The way we trade attention in the form of digital media in a murky market has led to a deep misunderstanding of this complex area, argues Faris Yakob - but some thinkers are advocating for alternatives.
Early this year I attended the inaugural meeting of The Attention Council in London where I saw presentations on the current thinking on attention in advertising, a topic in which I have a passing interest. A good deal of attention is being paid to attention of late, and the council’s mission is to “promote the use of attention metrics to create incentives that align all stakeholders in the media and advertising ecosystem”. This is a focused and intelligent approach, because underlying all media discussions are metrics, currencies and pricing.
At the heart of the media business is the impression. In order to buy and sell access to human attention a currency was needed. In the pre-digital world, an impression was a set of eyeballs - one person exposed to one advertisement once in any medium. It allowed for cumulative and comparative analyses of different media, which was very useful for cross channel planning and optimisation.
It was also inherently probabilistic, since one impression was only ever an opportunity to see [or miss]. When digital media arrived, it allowed for a much more certain measure, but we opted for one ad being served, making the presence of a person secondary. This led to years of bizarre discussions in which the idea of ‘viewability’ was championed. Bizarre because anyone outside of a media trading environment could have easily explained that an ad no one sees has zero impact. Viewability went on to be defined meagrely, since only 50% of the ad must appear for one second to count [for the industry but arguably not for consumers].
Further, viewability only gets us back to the original conditions of media in the sense that we can have some confidence that our advertising actually could be seen by people, but it doesn’t tell us anything more about whether it is or the quality of attention that medium delivers. This matters because eye-tracking research from [founder member of the council] Lumen suggests that online “82% were completely missed, not recording a single moment when the user’s eyes were fixated on them.”
That said, we now have data that helps to illustrate what happens in-between the binary of ‘no one saw any of it’ and ‘everyone saw all of it while fully engaged’. But, as an important aside, screen coverage is currently not factored into viewability, which is an obvious flaw, since an advertisement that has 100% of its pixels on screen means much less if the unit is vanishingly small on the page. Equally, if the ad unit takes over the whole page, it may be more likely to be skipped. The dynamics of advertising online are different because of the huge variation in formats, modes of consumption and possible consumer actions.
Karen Nelson-Field launched her book The Attention Economy at the event, in which she explains her research that demonstrates high attention doubles the incremental rate of low attention exposures. This produces an attention response curve, which allows for new planning and pricing discussions. [This doesn’t measure the cumulative brand impact over time because that longitudinal data doesn’t exist yet but they are working on it.]
In planning terms, considering attention from the outset is crucial because attention thresholds are very different on different platforms. Some naturally garner higher attention for longer durations and advertisers should play to the strengths of the media, rather than trying to force 30 second ideas into 3 second units.

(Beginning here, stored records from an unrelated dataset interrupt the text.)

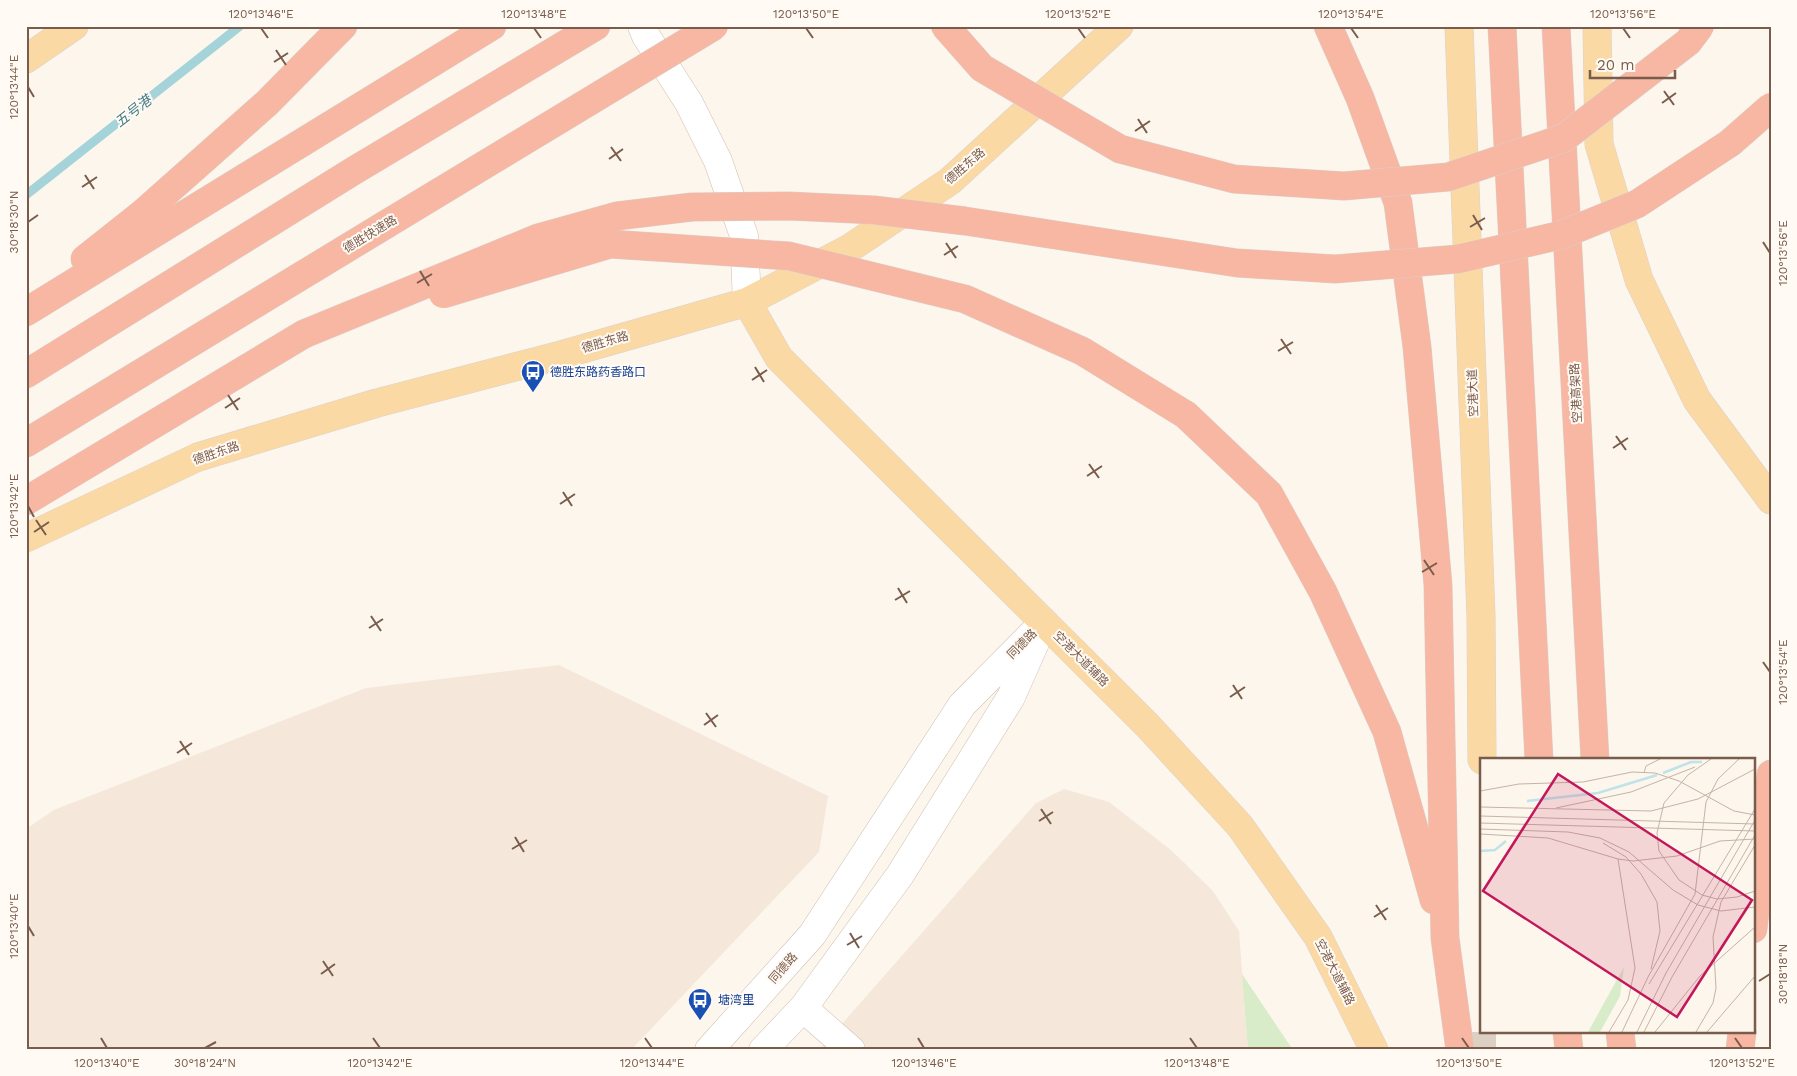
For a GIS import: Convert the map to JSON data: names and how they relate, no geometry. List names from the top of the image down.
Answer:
{
  "streets": {
    "highway": ["德胜快速路", "空港高架路"],
    "main road": ["德胜东路", "空港大道", "空港大道辅路"],
    "street": ["同德路"]
  },
  "crossings": [
    ["德胜东路", "空港大道辅路"],
    ["同德路", "空港大道辅路"]
  ],
  "water": ["五号港"],
  "places": {
    "bus stop": ["德胜东路药香路口", "塘湾里"]
  },
  "scale_bar": "20 m",
  "coordinates": [
    "120°13'46\"E",
    "120°13'48\"E",
    "120°13'50\"E",
    "120°13'52\"E",
    "120°13'54\"E",
    "120°13'56\"E",
    "120°13'44\"E",
    "30°18'30\"N",
    "120°13'42\"E",
    "120°13'40\"E",
    "30°18'18\"N",
    "30°18'24\"N"
  ]
}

The impact of low attention has been well established by Nelson-Field and Robert Heath, but knowing how much you want and need is also key. Complex messages require more time and attention and the creative in high attention contexts need do less work on grabbing attention. How much attention does the communication require to be optimally effective, how much should that cost and how we most effectively use that opportunity are key strategic questions.
The metrics we use to trade create incentives in the market. The opacity of the programmatic media buying ecosystem makes it ripe for, and rife with, fraud, creating marketplace distortions. The cost of an impression therefore doesn’t properly price the increasingly scarce resource of chunks of aggregated human attention in the marketplace. This is the topic of an upcoming book by Tim Hwang, which suggests we are rapidly heading towards a “Subprime Attention Crisis.”
New measures like quality cost per thousand [qCPM] are beginning to be traded which is important because they highlight that greater impact is worth paying more for but, as Nelson-Field points out, this will only help if q is measured in a way that represents real quality. Otherwise it will overprice opportunities. Additionally, any single intermediate metric becomes subject to Goodhart’s Law, because when a measure becomes a target it ceases to be a useful measure, which is why a broader set of evaluative measures are always necessary.
Attention is a many-splendored thing, an analogue aspect of the most complex phenomenon known to man, our consciousness. Understanding it, planning for it and measuring it is challenging but crucial since it is the foundation upon which the entire advertising and media industry sits.